ASSIGNMENT 1
In the guest post on Pinterest, how does Pinterest describe itself?
ASSIGNMENT 2
Write out, word for word, the part of the Pinterest guest post starting at "It’s interesting partially" and ending at "taking a look at.".

PASSAGE TO READ
Guest Post: How Writers Can Use Pinterest

When it comes to social networking, Pinterest has emerged as a major player. Cat Rambo provides an excellent overview in the post that follows. -ED

What is Pinterest?

Pinterest describes itself as a virtual pinboard. You can think of it as a way to save links and organize them by image or you can think of it as a way to save and organize images. I like it because people often put together collections that are beautifuldisturbing, evocative, or worth reading.

What makes Pinterest interesting?
It’s interesting partially because it’s a new way of sorting information. Some of us think in images rather than text, and this may be more accessible for them.

It’s also interesting because it’s become identified as a woman-centric social network – or at least that’s something the media has focused on, to the point where a male friend stated definitively and somewhat defiantly, “I don’t know a single man who uses Pinterest, but every woman I know does.” (Reported figures seem to actually put women at 60-82% of the users.) Women adopt new social media more readily than men, which may account for some of it, but the odd tone that some of the reporting takes on makes it a phenomenon worth taking a look at.

(Stored data entries)
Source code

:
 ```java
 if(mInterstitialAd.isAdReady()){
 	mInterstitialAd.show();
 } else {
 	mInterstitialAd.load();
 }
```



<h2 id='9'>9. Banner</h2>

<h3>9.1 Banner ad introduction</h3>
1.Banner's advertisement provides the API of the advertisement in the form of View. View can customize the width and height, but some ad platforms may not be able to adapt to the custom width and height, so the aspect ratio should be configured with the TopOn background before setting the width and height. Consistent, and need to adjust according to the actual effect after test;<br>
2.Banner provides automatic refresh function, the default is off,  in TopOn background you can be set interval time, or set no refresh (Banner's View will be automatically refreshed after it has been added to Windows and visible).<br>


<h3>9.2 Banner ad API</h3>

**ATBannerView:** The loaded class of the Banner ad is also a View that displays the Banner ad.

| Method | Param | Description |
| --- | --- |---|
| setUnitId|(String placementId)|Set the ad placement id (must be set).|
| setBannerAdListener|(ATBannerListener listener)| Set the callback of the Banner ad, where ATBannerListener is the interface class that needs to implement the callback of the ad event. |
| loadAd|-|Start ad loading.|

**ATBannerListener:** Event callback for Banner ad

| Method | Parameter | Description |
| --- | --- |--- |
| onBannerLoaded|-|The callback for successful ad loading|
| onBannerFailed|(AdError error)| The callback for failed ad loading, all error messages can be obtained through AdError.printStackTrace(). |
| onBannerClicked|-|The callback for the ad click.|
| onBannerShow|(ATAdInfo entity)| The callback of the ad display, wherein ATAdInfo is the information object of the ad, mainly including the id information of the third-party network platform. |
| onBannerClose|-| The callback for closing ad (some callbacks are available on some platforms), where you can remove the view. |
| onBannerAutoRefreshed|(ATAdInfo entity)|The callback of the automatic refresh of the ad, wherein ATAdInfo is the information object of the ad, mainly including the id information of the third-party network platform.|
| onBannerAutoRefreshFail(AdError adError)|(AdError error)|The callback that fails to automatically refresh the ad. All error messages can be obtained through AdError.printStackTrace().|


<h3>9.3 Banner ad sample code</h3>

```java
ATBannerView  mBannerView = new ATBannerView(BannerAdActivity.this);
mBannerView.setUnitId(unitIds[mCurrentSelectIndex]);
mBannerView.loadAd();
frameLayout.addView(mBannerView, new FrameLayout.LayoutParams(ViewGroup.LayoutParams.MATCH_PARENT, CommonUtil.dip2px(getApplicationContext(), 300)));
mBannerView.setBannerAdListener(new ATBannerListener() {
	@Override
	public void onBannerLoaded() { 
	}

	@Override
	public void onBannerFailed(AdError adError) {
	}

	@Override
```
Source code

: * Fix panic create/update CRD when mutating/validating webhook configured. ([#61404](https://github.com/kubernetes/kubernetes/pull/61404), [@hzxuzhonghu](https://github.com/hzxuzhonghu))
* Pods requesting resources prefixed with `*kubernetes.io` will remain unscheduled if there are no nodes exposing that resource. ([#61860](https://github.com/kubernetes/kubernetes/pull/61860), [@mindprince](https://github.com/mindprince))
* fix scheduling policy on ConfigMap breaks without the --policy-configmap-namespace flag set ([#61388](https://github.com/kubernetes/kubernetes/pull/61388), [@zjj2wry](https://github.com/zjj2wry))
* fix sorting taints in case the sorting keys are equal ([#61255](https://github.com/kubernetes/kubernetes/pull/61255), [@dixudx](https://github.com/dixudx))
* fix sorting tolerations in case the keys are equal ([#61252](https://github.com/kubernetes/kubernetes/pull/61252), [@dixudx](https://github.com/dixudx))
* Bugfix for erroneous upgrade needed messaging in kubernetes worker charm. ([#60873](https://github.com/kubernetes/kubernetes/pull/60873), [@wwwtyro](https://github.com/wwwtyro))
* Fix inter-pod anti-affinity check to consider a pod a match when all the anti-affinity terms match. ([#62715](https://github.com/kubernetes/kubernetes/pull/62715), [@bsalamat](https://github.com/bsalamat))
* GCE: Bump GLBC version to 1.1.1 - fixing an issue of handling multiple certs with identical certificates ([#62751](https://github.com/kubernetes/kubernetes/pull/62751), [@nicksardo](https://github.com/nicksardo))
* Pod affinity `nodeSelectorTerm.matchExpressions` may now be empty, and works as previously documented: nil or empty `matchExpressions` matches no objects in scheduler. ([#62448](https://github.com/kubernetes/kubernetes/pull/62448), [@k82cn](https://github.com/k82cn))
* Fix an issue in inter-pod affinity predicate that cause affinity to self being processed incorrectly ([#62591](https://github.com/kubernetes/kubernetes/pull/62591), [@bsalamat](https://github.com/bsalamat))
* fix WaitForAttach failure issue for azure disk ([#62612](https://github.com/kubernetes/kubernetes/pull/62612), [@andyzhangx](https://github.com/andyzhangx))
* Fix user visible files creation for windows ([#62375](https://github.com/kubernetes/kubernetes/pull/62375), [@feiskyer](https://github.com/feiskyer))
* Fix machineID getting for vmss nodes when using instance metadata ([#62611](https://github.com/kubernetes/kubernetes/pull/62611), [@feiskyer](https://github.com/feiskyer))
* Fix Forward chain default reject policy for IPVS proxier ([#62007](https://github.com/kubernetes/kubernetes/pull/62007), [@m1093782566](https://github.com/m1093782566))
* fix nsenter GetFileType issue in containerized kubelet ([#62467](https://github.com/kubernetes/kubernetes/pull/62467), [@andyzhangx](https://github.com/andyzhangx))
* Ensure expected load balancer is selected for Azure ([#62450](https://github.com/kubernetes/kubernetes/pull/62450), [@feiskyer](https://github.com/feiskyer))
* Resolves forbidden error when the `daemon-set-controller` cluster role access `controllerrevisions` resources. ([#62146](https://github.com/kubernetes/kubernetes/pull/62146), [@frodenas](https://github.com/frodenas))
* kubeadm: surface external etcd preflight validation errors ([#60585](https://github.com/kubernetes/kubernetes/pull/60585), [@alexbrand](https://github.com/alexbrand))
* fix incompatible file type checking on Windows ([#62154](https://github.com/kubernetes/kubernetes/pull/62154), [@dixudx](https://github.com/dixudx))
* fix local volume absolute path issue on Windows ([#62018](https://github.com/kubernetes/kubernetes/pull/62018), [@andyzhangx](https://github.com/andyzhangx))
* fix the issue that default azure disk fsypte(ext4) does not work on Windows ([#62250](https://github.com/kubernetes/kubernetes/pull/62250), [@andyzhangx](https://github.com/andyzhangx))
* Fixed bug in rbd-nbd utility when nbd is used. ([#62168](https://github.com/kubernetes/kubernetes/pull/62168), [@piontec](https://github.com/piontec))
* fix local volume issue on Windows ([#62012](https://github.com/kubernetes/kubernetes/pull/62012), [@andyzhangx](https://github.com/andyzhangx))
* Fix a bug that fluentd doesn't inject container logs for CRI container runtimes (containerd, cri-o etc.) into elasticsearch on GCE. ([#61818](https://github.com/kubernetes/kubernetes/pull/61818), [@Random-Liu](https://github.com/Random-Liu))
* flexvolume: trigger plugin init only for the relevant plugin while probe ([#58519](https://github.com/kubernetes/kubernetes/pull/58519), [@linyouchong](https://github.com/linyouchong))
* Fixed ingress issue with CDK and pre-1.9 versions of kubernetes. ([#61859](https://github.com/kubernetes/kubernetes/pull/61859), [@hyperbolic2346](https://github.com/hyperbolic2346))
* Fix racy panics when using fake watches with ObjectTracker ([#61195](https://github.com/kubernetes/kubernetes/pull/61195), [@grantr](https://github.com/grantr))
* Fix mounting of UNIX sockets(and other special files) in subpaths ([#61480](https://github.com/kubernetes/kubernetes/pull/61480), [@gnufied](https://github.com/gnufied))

TASK RESULT 1
As a virtual pinboard.

TASK RESULT 2
It’s interesting partially because it’s a new way of sorting information. Some of us think in images rather than text, and this may be more accessible for them.

It’s also interesting because it’s become identified as a woman-centric social network – or at least that’s something the media has focused on, to the point where a male friend stated definitively and somewhat defiantly, “I don’t know a single man who uses Pinterest, but every woman I know does.” (Reported figures seem to actually put women at 60-82% of the users.) Women adopt new social media more readily than men, which may account for some of it, but the odd tone that some of the reporting takes on makes it a phenomenon worth taking a look at.